↳ 26: In Which Time Runs Out

Start from the beginning
                                    

Talk.

He couldn't even remember what he'd said that day, but he forced every bit of suave and charm into his monologue, maybe even dished out a couple of good old-fashioned bloody noses, and one way or another he'd left with a skimmed wallet and a grateful eighteen-year-old criminal. The thing was, Claude wasn't anybody's hero. No one knew his story. He was a nobody, someone who only served to sit on the sidelines and fill up empty space. That was what he'd always been, and, unless the entire natural order of Fairytaletopia decided to flip upside down, he always would be. But that day, just for a single, fleeting moment, a stranger grinned up at him with red-soaked teeth and he wondered if this was what it felt like to be the good guy.

Once they'd run three streets over, panting and thankful to be alive, the girl he'd saved promptly turned to him as if nothing at all had happened and held out her hand to shake.

"Ramona Swan," she said breathlessly. Godmothers, her haircut was terrible.

Dazed, he'd taken it. "Claude. Claude Verelia."

"What'd you help me for?"

"They would have killed you. Or worse. Believe me, I know."

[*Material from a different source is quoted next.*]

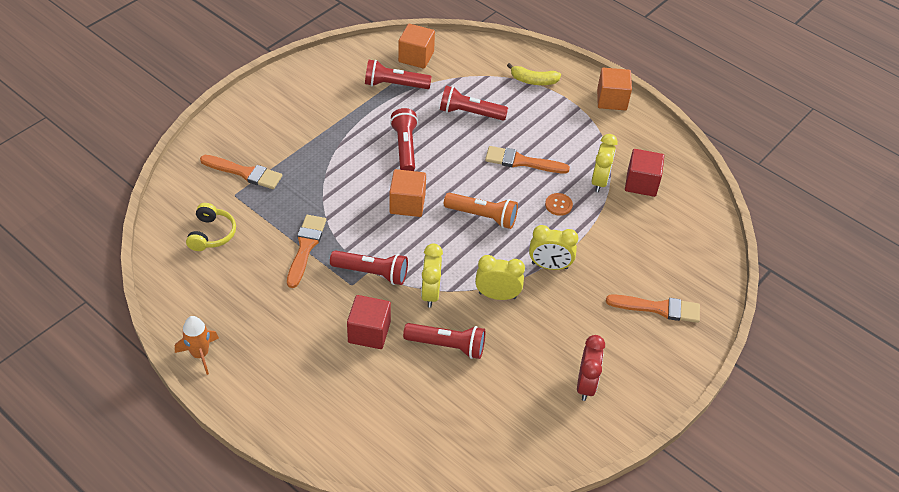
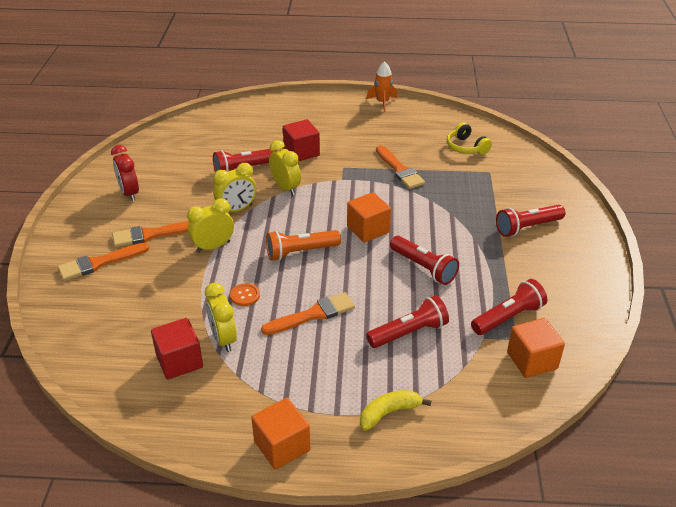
camera: 145 degrees right, 10 degrees down
(244, 173) = (505, 186): orange brush -> orange brush (151, 234)
(371, 273) = (338, 179): red flashlight -> red flashlight (527, 227)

She shook her head. "So what? Why's that matter?"

Claude had found himself short-circuiting. "Well... I dunno," he said eventually, dumbstruck at his own actions. "I guess I just think us thieves would be better off looking out for each other than going around killing each other. The nobles kill us off just fine already without our help."

She had smiled wryly. "So you fancy yourself a thief, do you?" He'd held up the wallet and she'd barked a laugh. "You wouldn't be interested in robbing the Brimstone Street Bank...?"

Call him simple-minded, but that was a very, very tempting offer. "What have you got?"

"A beat-up van with a few nice add-ons. A handful of fake passports. Stolen gold. The kind of protection only thieves can offer each other. And a reputation I'll never live up to."

A smirk crept its way across his face, and Claude smoothly slid the wallet into his pocket, straightening.

"Sounds like a hell of a good time."

🙤 ˖ ࣪⭑ ┈┈┈┈ · ✦ · ┈┈┈┈ ˖ ࣪⭑ 🙦

One heist. One heist. It was only ever supposed to be just the one. But the friendship that bloomed along the way was more precious than anything kings and nobles had to offer. Claude and Ramona talked about forming a crew for a long time before they finally found Minerva. Then Penny. Then Bear. It seemed fairytale losers attracted each other.

He'd never told her about the sister he'd lost, the way that had affected him. He'd almost said it hundreds of times—once, when the two of them were sitting outside in the freezing night because they couldn't afford a roof over their heads. "You ever regret the life you left behind?" she asked in the silence.

Claude had opened his mouth to tell the truth, but a lie came out instead. He shouldn't have been surprised. That happened often. "Never had one to begin with."

It was too difficult, even still, to linger over Bernadette's name. There was cruel irony in the way Sicilienne had been born with magic after Claude had lost his older sister—the sister she never knew existed—to the stardust plague. He'd always figured the Writer had to have a sense of humor. All his guilt—could I have done more, could I have done anything—and all his love for her had to be shoved into Sicilienne instead, even when she didn't want it, even when it didn't fit. He was a fatherless child caring for an infant, a bizarre sight to see that made no one bat an eyelash because they went so criminally unnoticed. Every time little Sicilienne would get sick, even with just a cough, terror consumed him.